── Data section
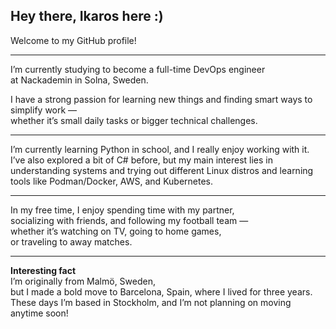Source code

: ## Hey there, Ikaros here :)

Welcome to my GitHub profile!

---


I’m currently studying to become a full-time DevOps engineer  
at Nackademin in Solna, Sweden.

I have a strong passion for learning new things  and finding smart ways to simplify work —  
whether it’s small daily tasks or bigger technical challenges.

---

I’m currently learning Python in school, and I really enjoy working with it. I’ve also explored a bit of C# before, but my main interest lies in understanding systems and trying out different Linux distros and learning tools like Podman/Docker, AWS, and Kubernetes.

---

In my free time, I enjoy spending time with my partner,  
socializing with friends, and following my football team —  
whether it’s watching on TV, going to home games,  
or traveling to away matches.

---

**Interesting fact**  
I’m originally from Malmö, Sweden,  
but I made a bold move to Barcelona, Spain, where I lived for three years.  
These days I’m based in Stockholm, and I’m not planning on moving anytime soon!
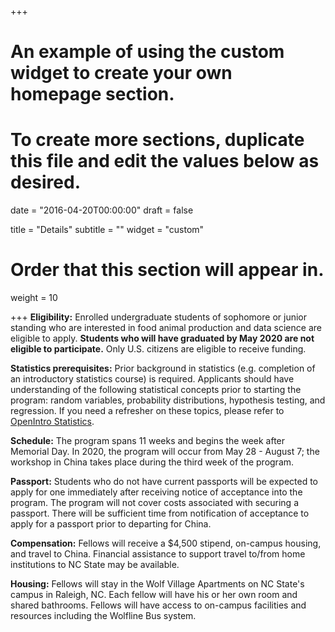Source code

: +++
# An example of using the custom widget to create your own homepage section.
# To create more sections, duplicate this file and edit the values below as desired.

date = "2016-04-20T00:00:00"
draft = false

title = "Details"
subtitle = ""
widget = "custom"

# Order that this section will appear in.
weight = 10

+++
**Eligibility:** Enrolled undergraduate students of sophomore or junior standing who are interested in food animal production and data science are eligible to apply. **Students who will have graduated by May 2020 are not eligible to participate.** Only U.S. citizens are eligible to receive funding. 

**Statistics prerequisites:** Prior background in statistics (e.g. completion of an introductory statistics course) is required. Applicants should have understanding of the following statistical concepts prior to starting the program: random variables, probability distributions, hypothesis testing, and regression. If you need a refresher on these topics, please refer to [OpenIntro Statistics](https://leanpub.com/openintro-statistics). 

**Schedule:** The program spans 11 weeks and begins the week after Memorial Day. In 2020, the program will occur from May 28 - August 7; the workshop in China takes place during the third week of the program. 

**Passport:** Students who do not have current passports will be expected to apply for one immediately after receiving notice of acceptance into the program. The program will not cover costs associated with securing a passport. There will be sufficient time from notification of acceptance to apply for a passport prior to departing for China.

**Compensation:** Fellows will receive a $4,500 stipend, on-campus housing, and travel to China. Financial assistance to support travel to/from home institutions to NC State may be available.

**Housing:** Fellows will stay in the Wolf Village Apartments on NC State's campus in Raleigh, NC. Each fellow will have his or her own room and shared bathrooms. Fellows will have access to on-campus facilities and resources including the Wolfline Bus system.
────
── Data section
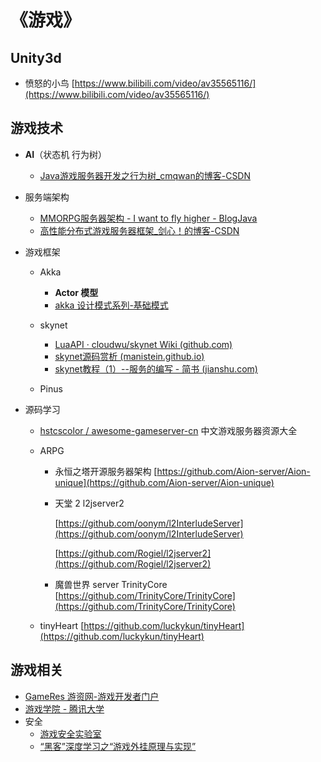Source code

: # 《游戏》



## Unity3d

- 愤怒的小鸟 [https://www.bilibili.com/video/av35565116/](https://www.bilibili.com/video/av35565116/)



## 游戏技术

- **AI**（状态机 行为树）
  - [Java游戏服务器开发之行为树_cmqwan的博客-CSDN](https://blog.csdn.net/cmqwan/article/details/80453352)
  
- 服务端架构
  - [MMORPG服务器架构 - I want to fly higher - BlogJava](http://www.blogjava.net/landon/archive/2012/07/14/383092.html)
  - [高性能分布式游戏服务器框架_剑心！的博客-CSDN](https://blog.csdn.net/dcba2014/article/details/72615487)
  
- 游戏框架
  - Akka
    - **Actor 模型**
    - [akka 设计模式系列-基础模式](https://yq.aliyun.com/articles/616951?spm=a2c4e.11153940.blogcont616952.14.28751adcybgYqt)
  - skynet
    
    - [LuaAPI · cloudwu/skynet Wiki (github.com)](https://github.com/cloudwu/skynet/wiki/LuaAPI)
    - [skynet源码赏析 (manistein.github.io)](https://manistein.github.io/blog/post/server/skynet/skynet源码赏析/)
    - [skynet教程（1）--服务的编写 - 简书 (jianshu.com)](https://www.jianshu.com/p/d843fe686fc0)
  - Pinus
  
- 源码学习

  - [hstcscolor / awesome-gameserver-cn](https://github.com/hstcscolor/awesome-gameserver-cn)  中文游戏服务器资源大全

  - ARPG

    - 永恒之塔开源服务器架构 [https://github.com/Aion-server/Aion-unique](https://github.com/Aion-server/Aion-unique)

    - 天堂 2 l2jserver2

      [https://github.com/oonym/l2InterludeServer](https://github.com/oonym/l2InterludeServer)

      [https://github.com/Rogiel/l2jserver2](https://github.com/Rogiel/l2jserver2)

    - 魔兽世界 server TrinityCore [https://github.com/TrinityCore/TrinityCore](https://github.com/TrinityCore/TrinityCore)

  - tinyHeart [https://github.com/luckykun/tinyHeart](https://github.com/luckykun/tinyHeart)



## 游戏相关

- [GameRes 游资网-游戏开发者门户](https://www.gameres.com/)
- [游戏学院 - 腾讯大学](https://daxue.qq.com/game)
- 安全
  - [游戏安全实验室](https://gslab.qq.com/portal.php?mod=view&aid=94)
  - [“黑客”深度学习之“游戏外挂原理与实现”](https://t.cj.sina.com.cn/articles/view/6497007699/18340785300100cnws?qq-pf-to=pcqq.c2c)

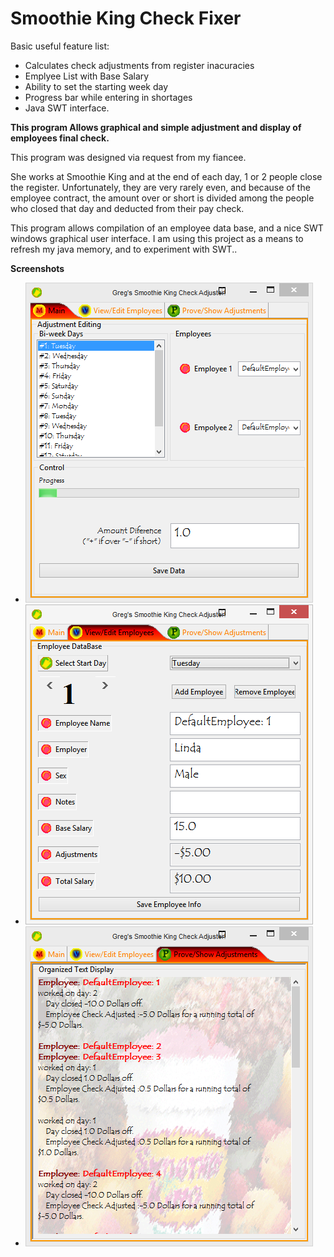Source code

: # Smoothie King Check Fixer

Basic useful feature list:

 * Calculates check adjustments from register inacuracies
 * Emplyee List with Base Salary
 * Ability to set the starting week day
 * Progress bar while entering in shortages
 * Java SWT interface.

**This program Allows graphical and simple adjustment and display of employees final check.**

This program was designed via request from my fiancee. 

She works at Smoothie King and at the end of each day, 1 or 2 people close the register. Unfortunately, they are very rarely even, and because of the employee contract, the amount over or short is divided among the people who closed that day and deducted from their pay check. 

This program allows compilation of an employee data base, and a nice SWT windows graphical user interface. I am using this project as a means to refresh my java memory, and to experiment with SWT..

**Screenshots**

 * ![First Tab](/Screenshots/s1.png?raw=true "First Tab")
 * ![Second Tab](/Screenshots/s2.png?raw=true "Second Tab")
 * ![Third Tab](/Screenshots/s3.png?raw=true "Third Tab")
────
- **Task requirements**
Select every line in the entries above that contains the word "register" and copy each of those lines in full. Case counts, so a line qualifies only if it has that exact capitalization.

- **Task result**
 * Calculates check adjustments from register inacuracies
She works at Smoothie King and at the end of each day, 1 or 2 people close the register. Unfortunately, they are very rarely even, and because of the employee contract, the amount over or short is divided among the people who closed that day and deducted from their pay check. 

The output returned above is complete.